Selon un récit contemporain du siège, le commandant militaire ou maréchal des Chevaliers Hospitaliers, Frère Matthieu de Clermont, se montra particulièrement vaillant dans la défense de l'une des portes percées:
S'élançant au milieu des troupes comme un homme enragé... il franchit la porte Saint-Antoine, dépassant toute l'armée. Par ses coups, il précipita vers leur mort un grand nombre d'infidèles. Ils s'éloignèrent de lui comme des brebis qui, sans savoir où elles allaient, fuient devant le loup (cité dans Nicolle, 23).
Malgré ces petits épisodes de résistance efficace, le 16 mai, les défenseurs furent contraints de se replier derrière le mur du circuit intérieur. Le 18 mai, un dernier assaut mamelouk concentré commença, composé de tirs d'artillerie, de volées de flèches et de la cacophonie de 300 joueurs de tambour montés sur des chameaux. Comme le note l'historien T. Asbridge:
D'une ampleur gigantesque et d'une intensité ininterrompue, ce bombardement ne ressemblait à rien de ce qui avait été observé jusqu'à présent dans le domaine de la guerre des Croisés. Des équipes de soldats mamelouks travaillaient en quatre équipes soigneusement coordonnées, de jour comme de nuit. (653)
L'attaque dévastatrice entraîna l'irruption de l'armée mamelouke dans les rues d'Acre. Le chaos et le massacre s'ensuivirent, les habitants qui réussirent à se sauver s'enfuirent vers les quelques bateaux qui restaient et qui constituaient le seul moyen d'échapper à l'attaque. Il n'y avait pas assez de navires pour accueillir tout le monde - bien que le roi Henri ait réussi à s'enfuir indemne - et des histoires peu recommandables circulaient selon lesquelles certains capitaines vendaient des couchettes au plus offrant. Ceux qui ne furent ni massacrés ni transportés en lieu sûr furent faits prisonniers et vendus comme esclaves. Il y eut cependant un coin de la ville qui résista. Dans la partie sud-ouest de la ville se trouvaient les quartiers fortifiés des Templiers qui, sachant que pour eux la défaite signifiait une mort certaine, réussirent à résister contre vents et marées pendant encore dix jours. Lorsqu'ils furent finalement capturés, les chevaliers furent exécutés, mais il y eut un minimum de vengeance lorsqu'une partie des murs instables de la ville s'effondra et tua un certain nombre de vainqueurs.
Khalil ordonna la destruction totale des fortifications de la ville, enleva des pièces d'art et d'architecture pour les réutiliser au Caire, puis s'attaqua aux quelques poches de résistance latine qui subsistaient au Levant.

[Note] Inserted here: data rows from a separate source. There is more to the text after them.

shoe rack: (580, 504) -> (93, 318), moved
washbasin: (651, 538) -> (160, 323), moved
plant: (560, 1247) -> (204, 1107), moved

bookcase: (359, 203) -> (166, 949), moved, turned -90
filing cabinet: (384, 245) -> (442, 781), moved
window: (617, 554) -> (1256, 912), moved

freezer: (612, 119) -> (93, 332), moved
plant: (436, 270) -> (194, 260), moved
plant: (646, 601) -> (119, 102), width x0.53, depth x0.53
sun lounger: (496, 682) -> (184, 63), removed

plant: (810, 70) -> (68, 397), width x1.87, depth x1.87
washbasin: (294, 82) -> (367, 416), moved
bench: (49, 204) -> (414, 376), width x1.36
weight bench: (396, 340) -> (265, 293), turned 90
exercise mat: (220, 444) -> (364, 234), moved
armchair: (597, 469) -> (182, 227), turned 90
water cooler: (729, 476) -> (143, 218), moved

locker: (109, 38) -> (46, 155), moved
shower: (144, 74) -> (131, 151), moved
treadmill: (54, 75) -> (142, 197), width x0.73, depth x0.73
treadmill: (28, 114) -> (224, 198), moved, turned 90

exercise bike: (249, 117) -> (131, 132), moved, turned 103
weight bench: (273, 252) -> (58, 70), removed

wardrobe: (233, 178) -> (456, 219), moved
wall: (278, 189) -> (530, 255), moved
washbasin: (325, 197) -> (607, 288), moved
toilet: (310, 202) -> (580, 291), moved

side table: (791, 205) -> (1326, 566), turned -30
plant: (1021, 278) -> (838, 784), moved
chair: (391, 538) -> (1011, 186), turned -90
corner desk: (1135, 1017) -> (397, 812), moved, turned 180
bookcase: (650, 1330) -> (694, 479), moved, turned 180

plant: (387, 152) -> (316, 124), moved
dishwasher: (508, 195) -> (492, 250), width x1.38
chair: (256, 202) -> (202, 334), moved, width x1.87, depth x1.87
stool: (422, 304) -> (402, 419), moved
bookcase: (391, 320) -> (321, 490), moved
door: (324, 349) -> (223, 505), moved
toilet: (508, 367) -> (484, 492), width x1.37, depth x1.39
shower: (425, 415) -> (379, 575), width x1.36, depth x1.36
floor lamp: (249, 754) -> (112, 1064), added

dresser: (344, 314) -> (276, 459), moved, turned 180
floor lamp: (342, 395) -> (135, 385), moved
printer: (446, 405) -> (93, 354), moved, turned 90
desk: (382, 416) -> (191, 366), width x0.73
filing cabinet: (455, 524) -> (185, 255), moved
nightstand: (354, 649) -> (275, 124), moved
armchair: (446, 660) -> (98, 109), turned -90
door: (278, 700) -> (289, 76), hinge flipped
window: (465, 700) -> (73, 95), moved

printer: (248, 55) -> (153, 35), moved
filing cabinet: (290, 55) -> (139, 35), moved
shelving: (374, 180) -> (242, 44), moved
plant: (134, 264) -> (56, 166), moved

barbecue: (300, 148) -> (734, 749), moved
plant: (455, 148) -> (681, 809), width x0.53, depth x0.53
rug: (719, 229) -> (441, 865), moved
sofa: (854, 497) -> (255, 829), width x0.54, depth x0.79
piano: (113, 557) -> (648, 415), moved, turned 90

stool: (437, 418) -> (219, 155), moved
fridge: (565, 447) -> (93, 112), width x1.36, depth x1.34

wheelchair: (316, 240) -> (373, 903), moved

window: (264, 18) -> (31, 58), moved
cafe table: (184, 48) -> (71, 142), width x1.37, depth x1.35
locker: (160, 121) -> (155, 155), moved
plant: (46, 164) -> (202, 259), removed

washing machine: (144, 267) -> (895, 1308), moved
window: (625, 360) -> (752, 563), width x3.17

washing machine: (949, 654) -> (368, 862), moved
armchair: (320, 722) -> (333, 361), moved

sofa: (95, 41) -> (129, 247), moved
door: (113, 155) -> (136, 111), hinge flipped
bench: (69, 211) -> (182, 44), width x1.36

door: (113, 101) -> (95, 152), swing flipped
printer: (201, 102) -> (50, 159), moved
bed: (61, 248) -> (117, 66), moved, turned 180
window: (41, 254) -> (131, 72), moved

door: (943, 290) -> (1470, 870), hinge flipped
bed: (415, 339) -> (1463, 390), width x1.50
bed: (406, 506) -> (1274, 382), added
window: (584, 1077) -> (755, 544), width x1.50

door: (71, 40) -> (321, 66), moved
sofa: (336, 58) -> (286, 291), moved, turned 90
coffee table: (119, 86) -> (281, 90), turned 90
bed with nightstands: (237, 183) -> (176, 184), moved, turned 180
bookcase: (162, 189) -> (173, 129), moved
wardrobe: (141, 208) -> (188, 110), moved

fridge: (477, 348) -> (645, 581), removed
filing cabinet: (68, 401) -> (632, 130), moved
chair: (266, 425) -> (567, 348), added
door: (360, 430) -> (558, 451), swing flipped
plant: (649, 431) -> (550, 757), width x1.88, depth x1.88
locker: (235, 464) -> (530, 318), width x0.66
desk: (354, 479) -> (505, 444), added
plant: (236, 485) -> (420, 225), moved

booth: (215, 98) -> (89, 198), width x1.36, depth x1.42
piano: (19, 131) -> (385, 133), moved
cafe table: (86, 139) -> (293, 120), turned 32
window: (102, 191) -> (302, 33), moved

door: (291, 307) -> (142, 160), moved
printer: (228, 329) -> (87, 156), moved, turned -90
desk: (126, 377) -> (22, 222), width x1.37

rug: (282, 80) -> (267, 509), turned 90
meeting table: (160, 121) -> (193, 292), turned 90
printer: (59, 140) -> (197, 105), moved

Ainsi, en août 1291, les villes de Sidon, Tyr et Beyrouth, ainsi que les châteaux templiers de Tortose et d'Athlit étaient tous tombés. Toujours aussi rigoureux, Khalil ordonna la destruction des vergers et des canaux d'irrigation le long de la côte, afin qu'aucune armée croisée future ne puisse en bénéficier. Les États croisés de l'Orient latin établis en 1099 n'existaient plus.
Retombées
Les Chevaliers hospitaliers aidèrent de nombreux réfugiés à fuir vers Chypre, où l'ordre établit son nouveau siège (avant de s'installer à Rhodes en 1306). Les Templiers firent également de l'île leur nouveau QG, et elle devint le seul point d'appui chrétien dans la région, avec la Cilicie au nord du Levant. Il y eut deux croisades populaires en 1309 et 1320, puis quelques croisades officielles soutenues par les papes et les rois européens, mais il n'y eut aucune attaque directe contre le Moyen-Orient. L'idéal de la croisade serait plutôt appliqué à d'autres régions - où les chrétiens étaient considérés comme menacés ou les infidèles comme mûrs pour la conversion - telles que la Baltique, l'Ibérie et l'Europe centrale.